Worth pondering . . .

. . . Moore’s eventual loss to Jones is a mere sampling of what the Republican
party should expect if it can’t find a way to resolve the tension between its established political
leadership, its voters, and the hard-right strategists such as [Steve] Bannon, who appear willing
to burn the party down to achieve their own ends.

It is blessedly rare for a candidate to be credibly accused of sexually assaulting underage women
— and those accusations against Moore undoubtedly played a tremendous role in Jones’s ultimate
win. But Moore was a highly unfit candidate even before those allegations emerged, and yet he
somehow made it through two rounds of primary voting unscathed, and, until mid November,
was well positioned to end up in the Senate.

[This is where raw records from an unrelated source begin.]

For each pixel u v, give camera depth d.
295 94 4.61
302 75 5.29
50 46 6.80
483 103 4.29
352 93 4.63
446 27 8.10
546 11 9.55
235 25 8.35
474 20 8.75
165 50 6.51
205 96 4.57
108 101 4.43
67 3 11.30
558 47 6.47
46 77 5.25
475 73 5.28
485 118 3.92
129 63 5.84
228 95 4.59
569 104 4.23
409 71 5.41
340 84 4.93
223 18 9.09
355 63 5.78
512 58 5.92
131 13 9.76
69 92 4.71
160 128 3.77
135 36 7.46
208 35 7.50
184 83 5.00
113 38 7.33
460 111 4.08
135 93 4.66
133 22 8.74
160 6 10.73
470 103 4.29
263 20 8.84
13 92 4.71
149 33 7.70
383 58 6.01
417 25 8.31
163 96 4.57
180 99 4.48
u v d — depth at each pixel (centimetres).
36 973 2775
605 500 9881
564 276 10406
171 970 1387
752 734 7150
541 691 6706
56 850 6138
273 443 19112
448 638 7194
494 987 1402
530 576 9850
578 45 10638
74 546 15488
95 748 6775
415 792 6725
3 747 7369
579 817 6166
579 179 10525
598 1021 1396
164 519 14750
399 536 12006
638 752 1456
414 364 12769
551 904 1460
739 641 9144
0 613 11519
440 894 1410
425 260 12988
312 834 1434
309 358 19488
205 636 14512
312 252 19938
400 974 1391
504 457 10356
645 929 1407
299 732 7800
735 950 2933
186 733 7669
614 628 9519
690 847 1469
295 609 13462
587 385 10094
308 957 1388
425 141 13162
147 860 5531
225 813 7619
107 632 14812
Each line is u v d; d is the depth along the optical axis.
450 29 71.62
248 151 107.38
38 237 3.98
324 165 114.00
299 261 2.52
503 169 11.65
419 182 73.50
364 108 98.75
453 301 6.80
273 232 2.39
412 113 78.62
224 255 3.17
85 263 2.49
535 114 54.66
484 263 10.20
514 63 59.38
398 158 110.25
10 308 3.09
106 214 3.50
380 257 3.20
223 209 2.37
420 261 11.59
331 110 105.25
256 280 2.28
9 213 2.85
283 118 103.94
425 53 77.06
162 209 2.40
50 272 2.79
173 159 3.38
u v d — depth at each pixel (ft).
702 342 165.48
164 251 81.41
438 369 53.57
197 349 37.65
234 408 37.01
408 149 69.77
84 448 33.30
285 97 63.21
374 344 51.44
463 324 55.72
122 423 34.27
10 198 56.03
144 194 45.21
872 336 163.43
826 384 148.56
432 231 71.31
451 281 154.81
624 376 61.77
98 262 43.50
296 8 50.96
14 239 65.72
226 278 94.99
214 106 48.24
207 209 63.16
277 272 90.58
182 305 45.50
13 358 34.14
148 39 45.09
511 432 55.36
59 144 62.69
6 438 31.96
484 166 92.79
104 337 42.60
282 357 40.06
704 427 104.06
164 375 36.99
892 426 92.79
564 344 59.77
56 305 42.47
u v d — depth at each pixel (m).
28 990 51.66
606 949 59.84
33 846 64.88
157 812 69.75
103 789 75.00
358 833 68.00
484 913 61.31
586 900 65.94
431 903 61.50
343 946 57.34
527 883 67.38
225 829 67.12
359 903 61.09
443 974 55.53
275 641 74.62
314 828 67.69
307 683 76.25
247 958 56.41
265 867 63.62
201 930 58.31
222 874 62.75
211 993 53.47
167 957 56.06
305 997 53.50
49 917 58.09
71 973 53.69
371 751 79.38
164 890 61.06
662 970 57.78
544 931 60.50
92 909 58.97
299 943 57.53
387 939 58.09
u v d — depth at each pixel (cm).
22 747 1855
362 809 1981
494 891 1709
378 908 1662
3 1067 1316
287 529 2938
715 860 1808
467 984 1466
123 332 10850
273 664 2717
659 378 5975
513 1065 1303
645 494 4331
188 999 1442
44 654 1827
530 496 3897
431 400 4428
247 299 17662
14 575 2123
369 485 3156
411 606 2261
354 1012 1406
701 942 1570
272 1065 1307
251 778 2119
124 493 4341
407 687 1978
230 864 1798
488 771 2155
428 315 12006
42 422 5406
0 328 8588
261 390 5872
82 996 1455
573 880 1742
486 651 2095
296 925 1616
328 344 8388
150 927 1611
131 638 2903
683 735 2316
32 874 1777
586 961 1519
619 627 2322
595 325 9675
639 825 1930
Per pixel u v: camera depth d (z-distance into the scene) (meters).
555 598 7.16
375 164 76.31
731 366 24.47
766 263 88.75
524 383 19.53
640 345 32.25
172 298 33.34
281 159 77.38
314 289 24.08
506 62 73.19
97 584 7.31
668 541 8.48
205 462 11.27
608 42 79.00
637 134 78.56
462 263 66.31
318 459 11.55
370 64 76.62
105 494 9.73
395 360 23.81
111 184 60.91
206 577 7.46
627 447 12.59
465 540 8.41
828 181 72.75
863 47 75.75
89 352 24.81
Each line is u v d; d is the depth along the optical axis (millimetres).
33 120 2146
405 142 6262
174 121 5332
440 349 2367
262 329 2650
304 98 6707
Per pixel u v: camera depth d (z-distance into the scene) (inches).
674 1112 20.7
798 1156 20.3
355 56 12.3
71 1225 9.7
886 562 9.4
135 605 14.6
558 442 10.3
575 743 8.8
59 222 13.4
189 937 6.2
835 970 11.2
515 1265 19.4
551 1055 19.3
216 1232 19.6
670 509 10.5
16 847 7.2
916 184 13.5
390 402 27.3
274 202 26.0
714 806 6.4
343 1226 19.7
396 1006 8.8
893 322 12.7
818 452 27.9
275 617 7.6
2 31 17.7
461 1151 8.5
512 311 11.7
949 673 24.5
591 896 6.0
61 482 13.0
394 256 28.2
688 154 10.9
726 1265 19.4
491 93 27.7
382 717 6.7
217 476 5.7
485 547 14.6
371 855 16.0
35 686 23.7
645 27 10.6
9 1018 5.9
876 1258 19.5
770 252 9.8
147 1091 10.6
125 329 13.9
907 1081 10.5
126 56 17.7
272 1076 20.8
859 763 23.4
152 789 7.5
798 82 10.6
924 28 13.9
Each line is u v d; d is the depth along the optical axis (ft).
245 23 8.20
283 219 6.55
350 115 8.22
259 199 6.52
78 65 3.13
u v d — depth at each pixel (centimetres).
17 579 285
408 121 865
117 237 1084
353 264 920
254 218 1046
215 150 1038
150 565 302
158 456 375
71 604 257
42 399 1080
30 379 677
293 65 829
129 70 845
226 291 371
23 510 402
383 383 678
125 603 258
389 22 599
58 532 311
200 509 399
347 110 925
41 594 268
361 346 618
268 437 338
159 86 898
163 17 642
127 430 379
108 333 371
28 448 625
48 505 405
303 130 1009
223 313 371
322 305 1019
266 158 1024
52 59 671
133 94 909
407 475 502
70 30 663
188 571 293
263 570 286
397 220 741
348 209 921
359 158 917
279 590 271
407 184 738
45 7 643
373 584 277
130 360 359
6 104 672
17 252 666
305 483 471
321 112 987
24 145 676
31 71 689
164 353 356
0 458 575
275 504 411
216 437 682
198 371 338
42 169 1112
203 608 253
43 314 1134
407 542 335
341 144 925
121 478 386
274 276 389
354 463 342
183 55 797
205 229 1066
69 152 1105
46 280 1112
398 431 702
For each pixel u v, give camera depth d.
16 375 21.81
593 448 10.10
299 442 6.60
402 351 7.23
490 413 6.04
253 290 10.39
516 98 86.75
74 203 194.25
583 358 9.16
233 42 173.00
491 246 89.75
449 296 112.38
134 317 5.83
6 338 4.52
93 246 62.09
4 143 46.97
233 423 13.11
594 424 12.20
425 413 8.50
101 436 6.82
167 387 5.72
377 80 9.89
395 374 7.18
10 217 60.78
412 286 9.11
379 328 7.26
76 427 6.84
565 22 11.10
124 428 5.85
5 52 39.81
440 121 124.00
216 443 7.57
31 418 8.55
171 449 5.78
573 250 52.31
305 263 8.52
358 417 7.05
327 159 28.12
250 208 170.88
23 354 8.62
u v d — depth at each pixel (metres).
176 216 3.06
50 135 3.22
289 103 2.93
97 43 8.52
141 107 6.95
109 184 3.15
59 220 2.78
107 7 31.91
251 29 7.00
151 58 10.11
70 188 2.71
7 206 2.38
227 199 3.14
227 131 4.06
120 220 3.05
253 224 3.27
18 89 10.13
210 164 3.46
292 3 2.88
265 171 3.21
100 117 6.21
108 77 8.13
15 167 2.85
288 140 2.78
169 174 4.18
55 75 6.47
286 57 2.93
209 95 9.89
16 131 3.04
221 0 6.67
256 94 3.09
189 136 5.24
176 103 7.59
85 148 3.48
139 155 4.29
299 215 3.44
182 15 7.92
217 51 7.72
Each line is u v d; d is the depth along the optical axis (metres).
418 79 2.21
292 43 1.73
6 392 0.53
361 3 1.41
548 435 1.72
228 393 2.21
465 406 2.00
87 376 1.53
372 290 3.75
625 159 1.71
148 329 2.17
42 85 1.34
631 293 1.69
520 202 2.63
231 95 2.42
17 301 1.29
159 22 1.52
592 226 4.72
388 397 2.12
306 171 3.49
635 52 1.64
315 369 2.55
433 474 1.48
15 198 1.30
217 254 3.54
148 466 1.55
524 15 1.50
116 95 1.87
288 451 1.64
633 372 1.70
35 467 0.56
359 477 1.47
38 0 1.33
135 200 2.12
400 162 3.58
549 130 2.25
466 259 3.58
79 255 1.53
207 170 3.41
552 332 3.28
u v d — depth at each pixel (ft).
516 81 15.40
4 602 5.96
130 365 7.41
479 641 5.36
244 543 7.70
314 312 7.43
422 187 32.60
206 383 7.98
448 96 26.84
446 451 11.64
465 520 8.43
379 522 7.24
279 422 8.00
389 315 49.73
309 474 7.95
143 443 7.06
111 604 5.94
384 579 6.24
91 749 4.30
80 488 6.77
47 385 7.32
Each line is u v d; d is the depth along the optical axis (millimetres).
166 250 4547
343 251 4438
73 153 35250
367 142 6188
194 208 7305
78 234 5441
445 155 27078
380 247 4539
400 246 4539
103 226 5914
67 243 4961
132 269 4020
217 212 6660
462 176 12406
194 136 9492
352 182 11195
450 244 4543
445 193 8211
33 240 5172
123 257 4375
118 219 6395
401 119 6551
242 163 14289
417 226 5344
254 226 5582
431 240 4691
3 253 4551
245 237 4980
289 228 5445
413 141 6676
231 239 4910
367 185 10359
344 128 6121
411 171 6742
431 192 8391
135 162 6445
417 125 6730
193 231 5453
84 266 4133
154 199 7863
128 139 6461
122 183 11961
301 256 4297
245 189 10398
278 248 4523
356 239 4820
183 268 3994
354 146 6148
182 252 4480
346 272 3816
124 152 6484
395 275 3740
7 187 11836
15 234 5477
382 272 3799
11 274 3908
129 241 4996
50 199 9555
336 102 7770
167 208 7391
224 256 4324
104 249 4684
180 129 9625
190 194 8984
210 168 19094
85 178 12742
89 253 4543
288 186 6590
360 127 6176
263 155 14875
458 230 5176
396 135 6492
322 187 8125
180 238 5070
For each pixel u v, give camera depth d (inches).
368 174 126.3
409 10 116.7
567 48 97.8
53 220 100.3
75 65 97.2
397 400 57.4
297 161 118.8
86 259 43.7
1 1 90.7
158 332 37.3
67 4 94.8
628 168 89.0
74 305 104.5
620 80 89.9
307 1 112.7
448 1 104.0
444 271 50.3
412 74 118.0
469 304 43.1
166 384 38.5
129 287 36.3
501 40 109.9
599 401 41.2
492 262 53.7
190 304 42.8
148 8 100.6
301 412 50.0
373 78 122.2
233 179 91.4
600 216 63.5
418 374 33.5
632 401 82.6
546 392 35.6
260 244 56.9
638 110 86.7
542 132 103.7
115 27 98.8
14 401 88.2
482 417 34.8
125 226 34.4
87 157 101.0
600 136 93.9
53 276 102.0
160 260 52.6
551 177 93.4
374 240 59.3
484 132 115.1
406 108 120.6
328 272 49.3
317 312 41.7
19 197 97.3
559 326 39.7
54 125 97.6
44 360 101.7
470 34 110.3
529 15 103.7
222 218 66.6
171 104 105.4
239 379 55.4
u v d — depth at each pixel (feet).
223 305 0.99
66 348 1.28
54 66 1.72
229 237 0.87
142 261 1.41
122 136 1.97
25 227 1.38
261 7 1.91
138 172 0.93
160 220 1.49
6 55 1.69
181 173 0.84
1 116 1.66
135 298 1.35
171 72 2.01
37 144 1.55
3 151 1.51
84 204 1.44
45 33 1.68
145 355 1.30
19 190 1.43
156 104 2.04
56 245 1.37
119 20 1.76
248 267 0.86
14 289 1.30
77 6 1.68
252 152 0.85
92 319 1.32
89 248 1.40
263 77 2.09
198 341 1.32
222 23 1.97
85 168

One key takeaway from this debacle is the need for voters to become more invested in the primary
process. In the August GOP primary, just 18 percent of voters turned out, and in the September
runoff that percentage dropped to 14. Roy Moore has never been intensely popular among Alabama
Republicans, but those who didn’t like him clearly didn’t show up to vote for his primary opponents.

---Alexandra DeScantis, National Review

Roy Moore always looked like he was going to make it past the first round of the GOP primary.
However, rather than trying to ally with the populist-but-electable Mo Brooks, establishment-aligned
forces such as the Senate Leadership Fund spent buckets of money attacking Brooks. Moreover, the
establishment also convinced President Trump to endorse Luther Strange. The strategy was clear:
Kneecap Brooks in order to have Strange cruise to victory in a Strange-Moore runoff. In the short term,
it was successful. Polls taken between August 8 and 10 (before the Trump endorsement could be fully
felt) had Strange ahead of Brooks by only a few points. By the August 15 primary, however, Brooks was
decisively beaten. (Trump’s endorsement couldn’t lift Strange all the way to the nomination, but it did
likely help him beat Brooks.)

However, as Tuesday’s results show, that strategy didn’t quite work out over the long term. Heading
into 2018, the Republican establishment might at times need to compromise with populist upstarts.
That might include supporting them in primaries or trying to offer them support for alternative races
(for instance, there are a few open Republican-leaning House seats that Kelli Ward could run for).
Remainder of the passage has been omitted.